Gravierende Änderungen im Energiewirtschaftsgesetz gefordert
Die 1.700 Netzbetreiber schon vorab zu kontrollieren, bringe nur mehr Bürokratie und Unsicherheit, so der Bundeswirtschaftsminister.
Wiesheu sieht den Grund für die gestiegenen Energiepreise ohnehin eher in der verfehlten Energiepolitik der Bundesregierung. Wenn man Energieverteuerung zum Programm mache, so Wiesheu, sei man auch verantwortlich für die Kostensteigerungen. Man könne nun nicht mit dem Finger auf die Unternehmen zeigen, wenn man Energieverteuerung politisch gewollt habe. Eine "ideologisch geprägte" Energiepolitik sei nicht hilfreich, wenn es darum gehe, im Interesse der Unternehmen und der privaten Verbraucher die Energiepreise wieder auf ein vertretbares Maß zu senken.
Der Regulierungsbedarf im Strom- und Gasmarkt, so Hessens Wirtschaftsminister Alois Riehl (CDU), existiere nicht bei der Erzeugung oder dem Verkauf, sondern bei der Durchleitung. Dort habe der Wettbewerb versagt. Es müsse nun verhindert werden, dass monopolistische Netzbetreiber nicht die Netzbenutzer und den Endverbraucher schädigen. Dazu sei Regulierung nötig. Riehl sprach sich für die Erteilung von Vorab-Genehmigungen aus, da die von der Bundesregierung geplante nachträgliche Missbrauchsaufsicht zu lax sei und zu spät greife. Außerdem dürften bei der Entgeltfestsetzung den Netzbetreibern keine weiteren Spielräume für Preiserhöhungen überlassen werden. Um eine effektive Netzkontrolle zu erreichen, solle man den Ländern die Zuständigkeit für die Genehmigung der Entgelte der lokalen und regionalen Netze zugestehen, forderte er.
Baden-Württembergs Wirtschaftsminister Ernst Pfister (FDP) sieht in den Strom- und Gasnetzmonopolen den Grund für den fehlenden Wettbewerb.
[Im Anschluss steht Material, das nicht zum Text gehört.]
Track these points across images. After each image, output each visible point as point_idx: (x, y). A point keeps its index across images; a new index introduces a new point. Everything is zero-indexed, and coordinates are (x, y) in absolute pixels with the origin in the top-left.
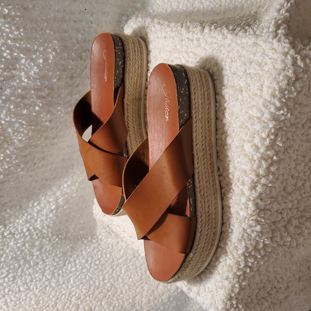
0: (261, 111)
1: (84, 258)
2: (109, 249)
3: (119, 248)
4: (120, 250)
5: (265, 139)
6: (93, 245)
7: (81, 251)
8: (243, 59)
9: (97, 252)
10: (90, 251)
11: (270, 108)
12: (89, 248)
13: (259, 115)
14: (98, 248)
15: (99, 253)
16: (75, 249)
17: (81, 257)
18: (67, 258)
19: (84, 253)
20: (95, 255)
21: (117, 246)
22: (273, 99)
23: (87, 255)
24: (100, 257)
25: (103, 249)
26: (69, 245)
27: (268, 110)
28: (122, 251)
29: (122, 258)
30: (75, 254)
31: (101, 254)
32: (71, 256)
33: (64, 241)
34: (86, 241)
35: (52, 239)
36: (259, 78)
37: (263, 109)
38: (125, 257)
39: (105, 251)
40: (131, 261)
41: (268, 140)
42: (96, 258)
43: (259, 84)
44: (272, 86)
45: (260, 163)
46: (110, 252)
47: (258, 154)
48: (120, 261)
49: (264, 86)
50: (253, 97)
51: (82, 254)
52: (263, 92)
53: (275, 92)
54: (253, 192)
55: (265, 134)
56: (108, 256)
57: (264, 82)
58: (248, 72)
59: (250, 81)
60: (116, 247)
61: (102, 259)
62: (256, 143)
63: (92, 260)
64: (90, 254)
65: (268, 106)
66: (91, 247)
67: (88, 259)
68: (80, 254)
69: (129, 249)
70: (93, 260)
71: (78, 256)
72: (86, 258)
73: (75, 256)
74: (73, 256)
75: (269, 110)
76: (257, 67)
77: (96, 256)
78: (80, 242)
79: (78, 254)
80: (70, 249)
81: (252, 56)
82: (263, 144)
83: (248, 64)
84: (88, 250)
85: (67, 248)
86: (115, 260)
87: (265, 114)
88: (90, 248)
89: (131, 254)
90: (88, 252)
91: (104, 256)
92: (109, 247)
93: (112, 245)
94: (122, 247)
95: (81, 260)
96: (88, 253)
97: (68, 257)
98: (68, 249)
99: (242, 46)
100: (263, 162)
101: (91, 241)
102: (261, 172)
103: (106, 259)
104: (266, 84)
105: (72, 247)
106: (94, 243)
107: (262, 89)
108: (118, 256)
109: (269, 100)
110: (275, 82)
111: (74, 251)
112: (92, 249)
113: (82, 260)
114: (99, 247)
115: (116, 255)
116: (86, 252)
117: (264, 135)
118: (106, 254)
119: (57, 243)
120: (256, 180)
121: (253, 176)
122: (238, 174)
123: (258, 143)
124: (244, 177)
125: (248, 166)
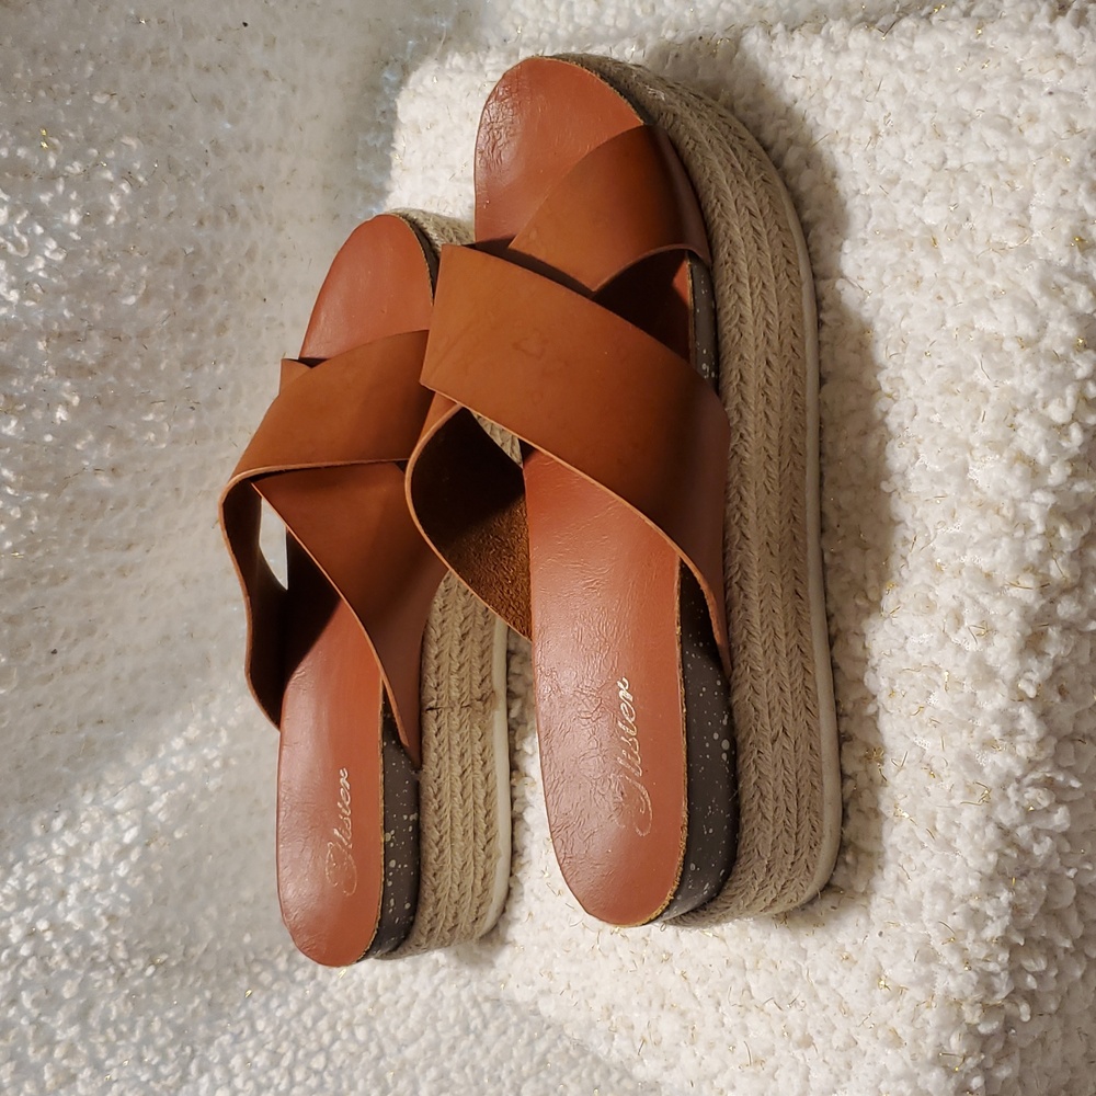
0: (1032, 311)
1: (261, 1045)
2: (362, 1007)
3: (404, 1001)
4: (408, 1008)
5: (1063, 429)
6: (299, 992)
7: (251, 1019)
8: (926, 117)
9: (315, 1021)
10: (288, 1017)
11: (1073, 296)
12: (279, 1006)
13: (1025, 327)
14: (319, 1004)
15: (323, 1024)
16: (226, 1009)
17: (251, 1044)
18: (193, 1051)
19: (260, 1025)
20: (307, 1031)
21: (394, 992)
22: (1079, 255)
23: (276, 1032)
24: (326, 1039)
25: (340, 1007)
26: (200, 992)
27: (1063, 307)
28: (417, 1011)
29: (415, 1039)
30: (224, 1031)
31: (332, 1027)
32: (209, 1041)
33: (177, 978)
34: (266, 977)
35: (129, 970)
36: (1009, 178)
37: (1043, 302)
38: (429, 1035)
39: (345, 1015)
40: (452, 1048)
41: (1076, 435)
42: (313, 1046)
43: (1011, 204)
44: (1067, 203)
45: (1050, 534)
46: (368, 1019)
47: (1039, 496)
48: (409, 1052)
49: (1032, 210)
50: (991, 260)
51: (254, 1032)
52: (1032, 232)
53: (1083, 229)
54: (1033, 663)
55: (1065, 406)
56: (361, 1034)
57: (1033, 191)
58: (953, 163)
59: (969, 199)
60: (388, 995)
61: (337, 1046)
62: (1027, 449)
63: (295, 1053)
64: (285, 1029)
65: (1059, 288)
66: (290, 998)
67: (280, 1051)
68: (247, 1031)
69: (445, 1002)
70: (301, 1054)
71: (237, 1039)
72: (269, 1047)
73: (226, 1039)
74: (216, 1042)
75: (1065, 303)
76: (992, 137)
77: (313, 1036)
78: (243, 982)
79: (236, 1030)
80: (203, 1012)
81: (964, 99)
82: (1056, 450)
83: (951, 133)
84: (279, 1013)
85: (190, 1007)
86: (390, 1049)
87: (1052, 325)
88: (284, 1003)
89: (451, 1020)
90: (278, 1022)
91: (345, 1035)
92: (361, 999)
93: (373, 990)
94: (417, 994)
95: (250, 1054)
96: (280, 1027)
97: (197, 1046)
98: (195, 1011)
99: (918, 65)
100: (1064, 532)
101: (289, 974)
102: (1057, 570)
103: (353, 1047)
104: (1043, 197)
105: (210, 1004)
106: (301, 984)
107: (1025, 220)
108: (400, 1035)
109: (1064, 262)
110: (1084, 185)
111: (220, 1016)
112: (293, 1007)
113: (256, 1054)
114: (322, 1000)
115: (392, 1031)
116: (268, 1019)
117: (1058, 413)
118: (349, 1025)
119: (151, 988)
120: (1037, 607)
121: (1026, 591)
122: (956, 593)
123: (1035, 449)
124: (985, 600)
125: (999, 552)
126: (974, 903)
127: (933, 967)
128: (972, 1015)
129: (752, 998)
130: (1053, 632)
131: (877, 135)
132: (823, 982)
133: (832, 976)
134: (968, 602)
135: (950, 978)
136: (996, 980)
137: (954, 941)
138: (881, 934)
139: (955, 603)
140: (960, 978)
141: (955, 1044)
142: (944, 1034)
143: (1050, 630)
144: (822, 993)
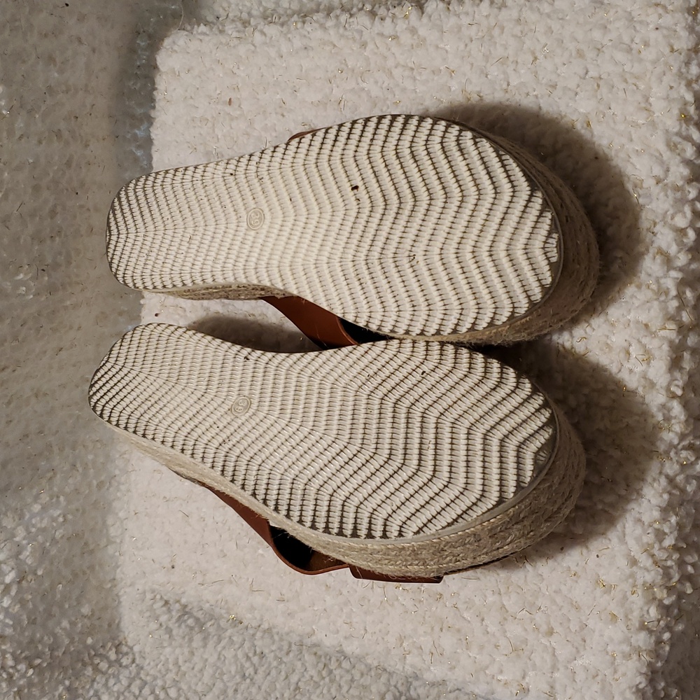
0: (660, 160)
5: (682, 232)
8: (572, 46)
11: (684, 150)
13: (658, 171)
22: (684, 125)
27: (678, 157)
36: (634, 81)
37: (667, 155)
41: (692, 235)
43: (639, 98)
44: (674, 94)
45: (680, 296)
47: (674, 274)
49: (651, 100)
50: (630, 132)
52: (654, 113)
53: (685, 109)
54: (677, 374)
55: (685, 217)
57: (651, 88)
58: (593, 73)
59: (610, 95)
62: (664, 246)
65: (675, 145)
75: (679, 154)
76: (620, 56)
81: (597, 35)
82: (681, 244)
83: (590, 55)
87: (673, 169)
99: (560, 16)
100: (689, 294)
102: (686, 317)
104: (658, 91)
107: (649, 106)
109: (676, 130)
110: (683, 83)
117: (681, 222)
120: (677, 341)
121: (670, 332)
122: (627, 338)
123: (669, 246)
124: (644, 341)
125: (652, 311)
126: (657, 525)
127: (635, 569)
128: (661, 593)
129: (507, 611)
130: (687, 355)
131: (536, 58)
132: (557, 592)
133: (563, 588)
134: (634, 343)
135: (646, 574)
136: (671, 571)
137: (647, 550)
138: (598, 556)
139: (626, 344)
140: (653, 573)
141: (653, 612)
142: (646, 608)
143: (685, 353)
144: (559, 599)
Mit dem existierenden Kartellrecht sei dem Missbrauch nicht beizukommen, urteilte Pfister, der das Gesetz als ein "wichtiges und auch eilbedürftiges" Vorhaben bezeichnete. Der vorliegende Entwurf werde diesem Anspruch jedoch nicht gerecht. Gerade die Entwicklungen in den letzten Monaten zeigten, dass strikte Regelungen nötig seien, die nur durch ex ante-Modelle, also Vorabgenehmigungen, erreicht werden könnten. Als falsch bezeichnete er die Absicht des Gesetzgebers, die Regulierungsbehörde für Telekommunikation und Post mit der Regulierung zu beauftragen. Die Regulierungsbehörde sollte ortsnah arbeiten und sei daher durch die Länder zu organisieren. Dies sei zwar aufwendig für die Länder, aber absolut notwendig.
Bundeswirtschaftsminister Wolfgang Clement räumte ein, dass die Energiepreise in Deutschland auch aus politischen Gründen sehr hoch seien. Dafür gebe es jedoch gute Gründe: Mit der Ökosteuer stütze man die Rentenversicherungsbeiträge, und auch der Weg hin zur Nutzung erneuerbarer Energien fordere seinen Preis. "Wollen Sie darauf wirklich verzichten?", fragte er seine Kritiker. Zu 40 Prozent sei der Energiepreis politisch bestimmt, die anderen 60 Prozent seien der marktbestimmte Preis. Dort müsse man Änderungen erreichen. Nachdem freiwillige Regelungen, denen er immer den Vorrang gebe, nichts gebracht hätten, werde dieses Gesetz dringend gebraucht. An einer zügigen Umsetzung sei die Bundesregierung sehr interessiert, auch weil man mit der Umsetzung einer entsprechenden EU-Richtlinie schon in Verzug sei. Obwohl er für Verbesserungsvorschläge immer offen sei, wundere ihn der ex ante-Vorschlag der Länder. Dies sei kein Wunderwerk, von dem schnelle Preissenkungen zu erwarten seien. In den Ländern habe man doch Erfahrungen mit dem Modell - eine Erfolgsgeschichte sei es nicht gewesen. Eher sei mit dem Kollabieren der Regulierung schon in der Startphase zu rechnen, schließlich gelte es, alle 1.700 Anbieter zu prüfen. Dies, so Clement, bedeute Bürokratie pur. Er fordere daher Beiträge, um eine schlagkräftige ex post-Regulierung zu schaffen, wie sie seines Wissens nach noch vor wenigen Monaten auch von den Wirtschaftsministern der Länder vorgezogen wurde.